Do you see AI as comparable to the arrival of the internet?
Ariel: I am a techno-optimist. AI is potentially stronger than the internet because of the speed of change. The internet took time to scale up. Artificial intelligence is advancing much faster.
AI could eliminate the simplest jobs and increase inequality in society, according to some more pessimistic views. What do you think?
Marcos: I find that view very sad. Some people try to find the negative side of everything. Today, anyone with internet access has access to the best education in the world. The internet has democratized education and many other things that were previously accessible only to a few. Now, with AI, anyone can access the best doctor or lawyer in the world. Why look for the opposing side? Of course, there will be negative things. But I see a thousand positive things before one negative one. Societies have never been more egalitarian than they are now. A middle-class person today lives better than a king in Europe 500 years ago. They have access to hot water, knowledge, food, and air conditioning.
Nvidia has reached a market value of $5 trillion. Does Mercado Livre have the ambition to be a global giant? Is it already on that path?
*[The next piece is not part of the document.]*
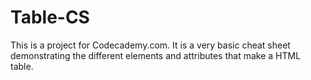 # Table-CS 

This is a project for Codecademy.com. It is a very basic cheat sheet demonstrating the different elements and attributes that make a HTML table.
Ariel: At Mercado Livre, we don't talk about how much the shares are worth, how much the company is worth. That's not part of any conversation at the company. But every day we talk about how to help users better understand us, how to give more credit, and how to make Mercado Pago's interest-bearing account yield even more. Those are the conversations. Evolution will come on its own.
When we talk about risks, one of them is the systemic risk of operating in Latin America. How does that factor in?
Marcos: We focus on generating value for people. Today, 130 million people use Mercado Livre every month. This gives us a specific immunity to the ups and downs of Latin America. When we review the results of an operation, we do not accept macroeconomic justification. We are grateful to Latin America. We continue to operate even in Venezuela. Take Chile, for example, which just had elections. We arrived in Chile in 2000 and lost money until 2019. We tried everything. Then Covid-19 came along, and we've grown sevenfold since then. We spent 20 years betting on all kinds of governments, from center-left to left, right, and center-right. We're in it for the long haul.